女性の健康増進を支援する法律

先日、産婦人科学会のシンポジウムに参加しました。

自民党が選挙前から提言していた、「女性の健康の包括的支援の法律」の必要性を再確認する話でした。
私は女性外来をさせて頂いているため、すでに知っている内容の話でしたが
疾病の切り口、周産期、思春期、子供の貧困の話など、身体的な問題を社会経済的問題、
さらに就労女性の健康問題にまで関連させてまとめてみると、改めて問題の大きさを実感するいい機会でした。

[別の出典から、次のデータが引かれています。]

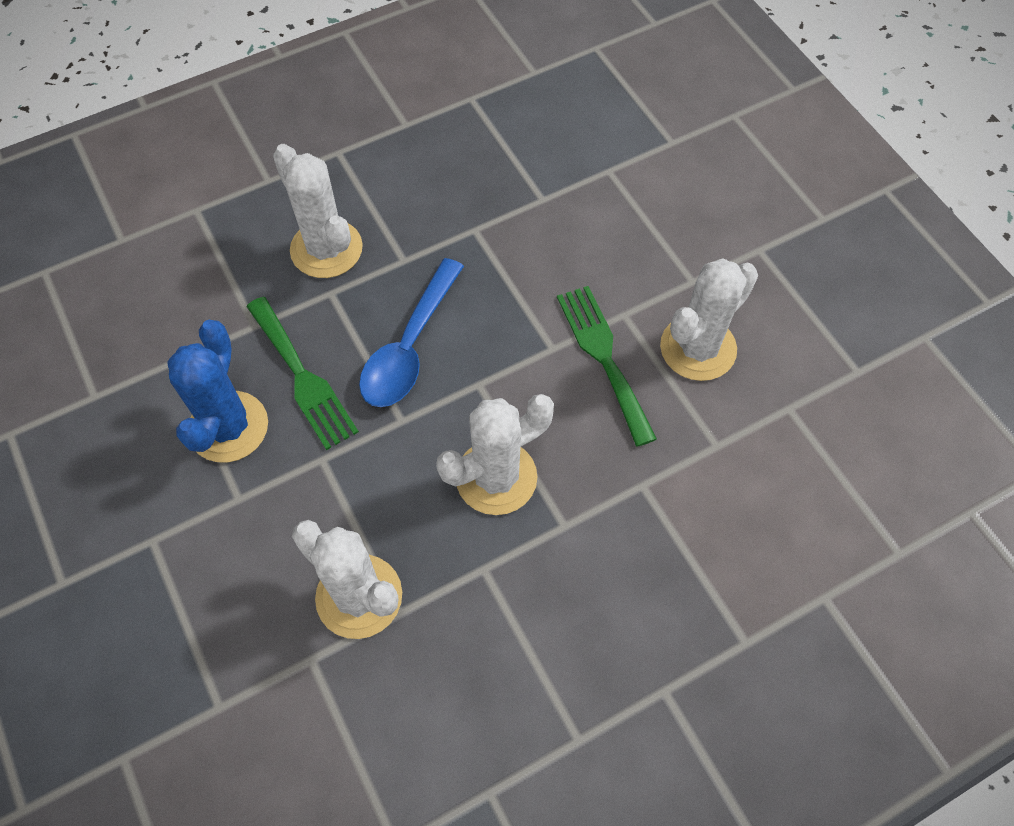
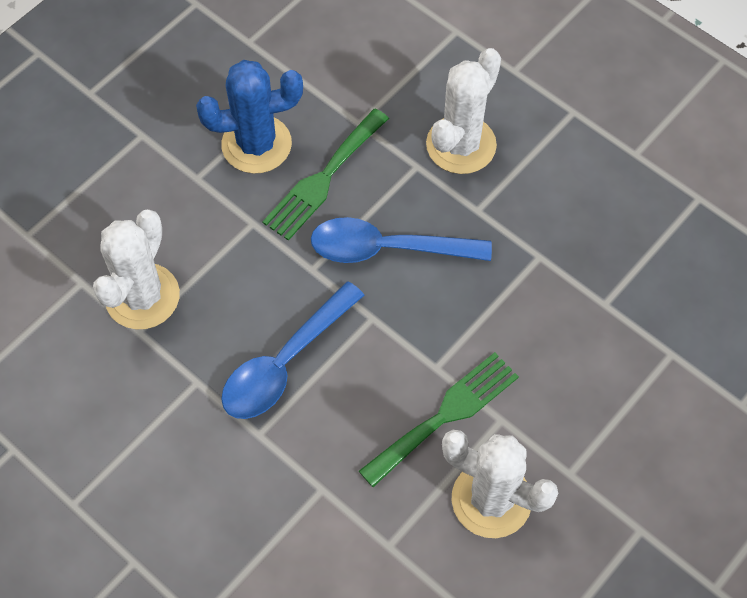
camera: 70 degrees right, 0 degrees up
white cactus [436,394,554,515] -> blue spoon [221,281,364,419]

特に産業医として働く女性の子育て・介護との両立と健康問題に、日々直面しています。
子供と仕事を優先するあまりに、女性が自分自身の健康へ配慮できていないか。
家事と仕事で休養も取れない、少し調子悪くても病院にも行けない、ということも多々あります。
私自身も反省してますが、平日に通院時間などなかなか取れず、気が付いたら今年は健診も受けていなかった、ということもあります。
実際に子供の予防接種率も働く女性では、主婦よりも低いという話を聞いたことがあります。
子供のケアもままならないのであれば、働く女性では自分の健康へ配慮する時間的余裕はないでしょう。

現在、少子化対策とともに女性の幹部を増やすなど、一気に「女性が活躍できる」社会の実現に向けて、急速に動いてます。
しかし、保育所の不足、キャリアを選んでも一定の地位になるまでは「深夜残業が当たり前」の働き方をしなければならないようなマネージメントが今でも主流です。
これでは、子育てしながら幹部になるまでの実力をつけるのはかなり厳しいでしょう。
女性幹部だけを増やそうとしても、単なる数字合わせでは、よくある批判のように実力がないのに女性だからという理由で抜擢されることになるでしょう。
より、包括的な視点で、「女性幹部の育成ができるような制度づくり」を「子育て支援」とともに実施していくことが女性幹部を増やすには必須です。

私がフランスで生活していた時のことを思い出すと、フランスでは女性が普通にキャリアを積み、教授や政治家となり3人くらい子供がいるのは当たり前でした。

日本も早くそのような時代がこなければ少子化問題高齢化社会に伴う労働力不足の問題は解決しないでしょう。